→ **PASSAGE PROVIDED**
################

OPTIONS IN TEAK IMPROVEMENT

It is seen that the key elements of a tree improvement are the gene resource population, breeding population, propagation population and wood production population. Roles, structures and functions of these populations in the teak improvement programme are discussed.

Gene resource populations

Three main types of teak gene resource populations are classified, according to their genetic structures, in this section. These types are: a) natural populations; b) plantation populations (within the teak region); and c) "land race" or exotic populations.

Natural populations

A natural population is the most diverse type of gene resource population. This type must be kept and maintained for its genetic diversity as long as possible. As mentioned previously, there are three identified main regional populations of natural teak. These regional populations include the Indian peninsular population, the continental Southeast Asian (Myanmar-Thai-Laos) population and the insular (Indonesian) population (Hedegart, 1976). Within each regional population, a number of sub-regional populations (Table 7) and local populations (provenances) are also identified, e.g. through international and local provenance testing programmes.

Table 7. Proposed regional and sub-regional populations of natural teak

Sources: Modified from Hedegart (1976) and Keiding et al. (1986)

Although natural populations are very important in the improvement programme these populations are in the endangered stage throughout the teak bearing region. The population sizes (e.g. the teak forest areas) are decreasing rapidly. This is due to several factors such as encroachment of landless farmers, land settlement allocation, road and dam constructions, etc. Genetic structures of the remaining populations are also degraded and fragmented, mostly due to uncontrolled logging. In Thailand for example the teak forest area decreased almost 50 % during the period 1956-1982. That is from 20,000 km² in 1956 (Loetsch, 1958) to 11,000 km² in 1982 (Royal Forest Department, 1989) at the rate of 350 km² per year. This estimate is based on the fact that about 44 % of the mixed deciduous forest (MDF) in the North is teak forest (Loetsch, 1958). In 1989, the Government policy on imposing a logging ban was implemented. As a result, a small part of the teak forest, i.e. 1,700 km² (which is equivalent to 3,940 km² of the MDF area), was allocated in protected areas such as national parks and wildlife sanctuaries (Brockelman and Baimai, 1993). The major part of this forest area, which has been left without management, is being degraded and encroached. In Indonesia, which is another case, most of natural teak forests have been managed and converted into pure stands and plantations (Kaosa-ard, 1986; Katasubrato, 1992). As a result, the genetic structure of this population must be more uniform (e.g. through selection and thinning) than the Indian and the continental populations.

################

→ **SOURCE INFORMATION**
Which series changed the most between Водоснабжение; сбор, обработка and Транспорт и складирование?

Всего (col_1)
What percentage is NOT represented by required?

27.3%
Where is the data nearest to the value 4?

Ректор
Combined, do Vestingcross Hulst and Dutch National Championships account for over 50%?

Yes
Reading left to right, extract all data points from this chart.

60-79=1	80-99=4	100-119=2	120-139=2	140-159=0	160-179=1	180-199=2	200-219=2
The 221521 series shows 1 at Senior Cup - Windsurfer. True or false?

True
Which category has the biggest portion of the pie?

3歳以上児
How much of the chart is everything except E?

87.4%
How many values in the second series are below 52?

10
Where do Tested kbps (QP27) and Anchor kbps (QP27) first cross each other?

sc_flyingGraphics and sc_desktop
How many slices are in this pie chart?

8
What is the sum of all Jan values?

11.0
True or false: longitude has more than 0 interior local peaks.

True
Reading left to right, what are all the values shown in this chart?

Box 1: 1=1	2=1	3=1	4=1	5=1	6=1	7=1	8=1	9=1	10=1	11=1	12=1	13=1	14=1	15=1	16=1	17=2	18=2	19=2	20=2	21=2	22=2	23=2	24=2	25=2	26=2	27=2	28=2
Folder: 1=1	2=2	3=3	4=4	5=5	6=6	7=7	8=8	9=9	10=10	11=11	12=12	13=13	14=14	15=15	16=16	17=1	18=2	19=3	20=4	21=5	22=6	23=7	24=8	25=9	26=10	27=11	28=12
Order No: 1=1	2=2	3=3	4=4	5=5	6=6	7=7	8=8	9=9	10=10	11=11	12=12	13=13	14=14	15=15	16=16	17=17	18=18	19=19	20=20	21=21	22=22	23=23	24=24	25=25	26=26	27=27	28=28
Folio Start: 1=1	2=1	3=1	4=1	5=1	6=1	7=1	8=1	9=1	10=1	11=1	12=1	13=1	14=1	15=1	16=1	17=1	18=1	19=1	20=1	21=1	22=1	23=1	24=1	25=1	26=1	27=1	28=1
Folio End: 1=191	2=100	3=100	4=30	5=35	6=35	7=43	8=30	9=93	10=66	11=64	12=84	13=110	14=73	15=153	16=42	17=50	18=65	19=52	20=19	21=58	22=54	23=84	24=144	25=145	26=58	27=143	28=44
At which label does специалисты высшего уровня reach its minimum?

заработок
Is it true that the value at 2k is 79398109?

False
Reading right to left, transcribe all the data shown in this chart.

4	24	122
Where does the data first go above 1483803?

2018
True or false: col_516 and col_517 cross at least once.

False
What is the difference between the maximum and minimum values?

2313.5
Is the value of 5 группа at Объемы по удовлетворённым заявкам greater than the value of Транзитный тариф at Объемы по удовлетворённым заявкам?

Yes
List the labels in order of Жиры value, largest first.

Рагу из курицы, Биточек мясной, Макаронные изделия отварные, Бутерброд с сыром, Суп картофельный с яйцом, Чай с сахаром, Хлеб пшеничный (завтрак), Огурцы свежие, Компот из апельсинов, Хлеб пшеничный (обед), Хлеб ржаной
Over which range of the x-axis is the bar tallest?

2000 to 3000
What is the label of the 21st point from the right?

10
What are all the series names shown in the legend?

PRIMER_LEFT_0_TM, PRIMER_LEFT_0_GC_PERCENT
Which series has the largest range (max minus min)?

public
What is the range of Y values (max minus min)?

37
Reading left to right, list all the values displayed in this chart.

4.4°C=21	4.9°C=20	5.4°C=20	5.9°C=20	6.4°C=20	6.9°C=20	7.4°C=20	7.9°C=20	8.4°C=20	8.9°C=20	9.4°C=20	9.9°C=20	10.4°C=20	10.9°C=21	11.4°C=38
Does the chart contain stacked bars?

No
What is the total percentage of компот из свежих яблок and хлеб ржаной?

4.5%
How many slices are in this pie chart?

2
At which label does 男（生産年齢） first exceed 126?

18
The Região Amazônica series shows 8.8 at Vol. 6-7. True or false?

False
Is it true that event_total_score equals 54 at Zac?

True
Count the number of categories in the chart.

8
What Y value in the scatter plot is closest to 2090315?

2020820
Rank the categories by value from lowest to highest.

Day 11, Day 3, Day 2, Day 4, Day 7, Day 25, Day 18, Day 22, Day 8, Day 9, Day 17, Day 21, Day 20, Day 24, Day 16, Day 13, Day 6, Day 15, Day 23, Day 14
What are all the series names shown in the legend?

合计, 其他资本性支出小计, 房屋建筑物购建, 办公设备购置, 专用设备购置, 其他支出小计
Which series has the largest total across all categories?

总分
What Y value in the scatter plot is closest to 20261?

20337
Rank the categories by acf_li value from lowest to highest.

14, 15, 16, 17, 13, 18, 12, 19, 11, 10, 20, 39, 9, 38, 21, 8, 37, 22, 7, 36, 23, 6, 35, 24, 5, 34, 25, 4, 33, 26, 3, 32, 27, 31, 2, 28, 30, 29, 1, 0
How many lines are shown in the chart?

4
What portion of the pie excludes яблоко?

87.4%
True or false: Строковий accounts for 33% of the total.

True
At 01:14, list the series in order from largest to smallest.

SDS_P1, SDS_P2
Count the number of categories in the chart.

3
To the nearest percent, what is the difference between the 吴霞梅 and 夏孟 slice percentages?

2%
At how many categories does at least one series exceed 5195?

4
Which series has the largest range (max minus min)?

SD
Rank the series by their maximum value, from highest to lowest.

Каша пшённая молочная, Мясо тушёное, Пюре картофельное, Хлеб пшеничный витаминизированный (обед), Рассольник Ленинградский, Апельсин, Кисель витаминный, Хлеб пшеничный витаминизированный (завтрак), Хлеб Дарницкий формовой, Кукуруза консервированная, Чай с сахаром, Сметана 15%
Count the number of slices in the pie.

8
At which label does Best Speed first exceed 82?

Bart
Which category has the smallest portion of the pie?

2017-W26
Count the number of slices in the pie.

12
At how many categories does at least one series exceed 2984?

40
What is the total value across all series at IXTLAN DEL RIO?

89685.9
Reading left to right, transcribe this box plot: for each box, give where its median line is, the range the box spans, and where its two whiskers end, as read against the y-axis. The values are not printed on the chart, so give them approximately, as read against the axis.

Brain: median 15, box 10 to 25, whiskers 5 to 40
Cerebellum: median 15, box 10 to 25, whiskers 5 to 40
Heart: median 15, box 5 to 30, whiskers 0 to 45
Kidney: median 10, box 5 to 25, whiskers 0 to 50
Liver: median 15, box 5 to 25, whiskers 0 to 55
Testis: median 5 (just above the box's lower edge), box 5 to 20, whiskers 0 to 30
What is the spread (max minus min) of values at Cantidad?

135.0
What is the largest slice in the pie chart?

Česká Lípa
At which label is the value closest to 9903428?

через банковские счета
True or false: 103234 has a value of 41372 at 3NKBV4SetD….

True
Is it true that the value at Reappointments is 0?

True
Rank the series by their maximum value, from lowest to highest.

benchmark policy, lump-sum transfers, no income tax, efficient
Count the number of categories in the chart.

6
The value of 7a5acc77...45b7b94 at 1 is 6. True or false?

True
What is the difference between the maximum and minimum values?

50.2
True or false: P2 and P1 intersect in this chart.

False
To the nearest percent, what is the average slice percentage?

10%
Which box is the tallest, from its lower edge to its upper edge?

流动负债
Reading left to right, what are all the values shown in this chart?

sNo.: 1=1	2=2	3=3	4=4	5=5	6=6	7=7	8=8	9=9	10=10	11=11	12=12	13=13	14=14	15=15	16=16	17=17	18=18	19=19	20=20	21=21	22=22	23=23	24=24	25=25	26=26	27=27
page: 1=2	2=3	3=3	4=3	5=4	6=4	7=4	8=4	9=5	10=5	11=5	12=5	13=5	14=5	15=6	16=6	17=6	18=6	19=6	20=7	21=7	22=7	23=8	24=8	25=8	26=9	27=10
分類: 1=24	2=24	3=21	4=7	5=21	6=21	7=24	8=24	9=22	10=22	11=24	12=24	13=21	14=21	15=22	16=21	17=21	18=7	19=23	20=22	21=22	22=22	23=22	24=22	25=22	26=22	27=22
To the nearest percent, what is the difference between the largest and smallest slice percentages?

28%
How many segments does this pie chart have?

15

################

→ **TASK ITEM A**
Reproduce word for word the portion of the passage on teak improvement from "OPTIONS IN TEAK" up to and including "programme are discussed.".
→ **TASK ITEM B**
Condense the paragraph of the passage on teak improvement that begins "Although natural populations are very important" into a bulleted list that keeps its main facts.
→ **TASK ITEM C**
Extend the passage on teak improvement, continuing from the point where it stops.

→ **WRITTEN REPLY A**
OPTIONS IN TEAK IMPROVEMENT

It is seen that the key elements of a tree improvement are the gene resource population, breeding population, propagation population and wood production population. Roles, structures and functions of these populations in the teak improvement programme are discussed.

→ **WRITTEN REPLY B**
- Natural teak populations are important to the improvement programme but are endangered throughout the teak bearing region.
- Teak forest areas are shrinking rapidly because of encroachment by landless farmers, land settlement allocation, and road and dam construction.
- Uncontrolled logging has degraded and fragmented the genetic structures of the remaining populations.
- In Thailand, teak forest area fell almost 50% between 1956 and 1982. It dropped from 20,000 km² (Loetsch, 1958) to 11,000 km² (Royal Forest Department, 1989), a rate of 350 km² per year. This estimate assumes that about 44% of the mixed deciduous forest (MDF) in the North is teak forest.
- After a logging ban was imposed in 1989, 1,700 km² of teak forest (equivalent to 3,940 km² of MDF) was allocated to protected areas such as national parks and wildlife sanctuaries (Brockelman and Baimai, 1993).
- Most of the remaining forest area has been left without management and is being degraded and encroached.
- In Indonesia, most natural teak forests have been managed and converted into pure stands and plantations. As a result, that population's genetic structure must be more uniform than that of the Indian and continental populations.

→ **WRITTEN REPLY C**
Regional and sub-regional in situ gene conservation populations are urgently need protection and maintenance for long term breeding, securing valuable genetic diversity and functions.

Plantation populations

While the natural populations are being depleted throughout the region, the plantation population is conversely increasing steadily. This is especially so in India, Indonesia and Thailand where teak is a high priority planting species. These populations have become to be major gene resource populations in the improvement programme. In provenance studies, it is clearly shown that plantation sources (provenances) perform better, especially in growth, than natural sources (Keiding et al., 1986; Kaosa-ard, 1993). Among regional and sub-regional provenances, Indonesian provenances from plantations grow faster than other provenances, especially where the provenance x region matching is concerned (Keiding et al., 1986). Within the Thai sub-region, it is also clearly shown that plantation seed source is, in all cases, superior to natural seed sources (Keiding et al., 1986; Kaosa-ard, 1993). The superiority of these plantation populations, especially in growth and stem quality, is possibly due to selection and domestication, e.g. selective thinning. Although plantation populations contribute higher gain at the initial stage of selection, natural populations are however very important for long term breeding and selection programme. The area of teak plantation within which populations within the region are listed in Table 8.

Table 8. Regional and sub-regional plantation populations to be used as gene resource populations

Land race population

A "land race" population is one mostly developed from a small quantity of seed or from a small sample of trees, e.g. pilot plantation, provenance trial and species trial. As a result this population is the least genetically diverse population among the gene resource populations.

Teak has been successfully introduced in countries since the 1800s (FAO, 1957). Through many generations of domestication, teak has adapted e.g. at least for survival, and developed into a "land race" species in the regions and/or sub-regions (Table 9) for example, the Central American and the African land races. Due to successive generations and selections these "land race" populations have become major sources of genetic material in the regional and sub-regional breeding programmes.

Breeding population

The breeding population is a set of individuals (plus trees or clones) of desirable commercial characters. At the initial stage, these individuals are selected from the gene resource populations whereas, in the advanced generations stage they are mostly selected from the existing breeding populations. The breeding population is established mainly to create new individuals of better gain for new breeding and propagation populations. Generally, a set of breeding populations consists of breeding orchard, clonal test and progeny test.

Table 9. Regional and sub-regional teak growing as exotic and/or land race species

(Area greater than 500 ha as reported in 1990)

Source: * FAO (1957) and Kaosa-ard (1986), **Hougs (unpublished)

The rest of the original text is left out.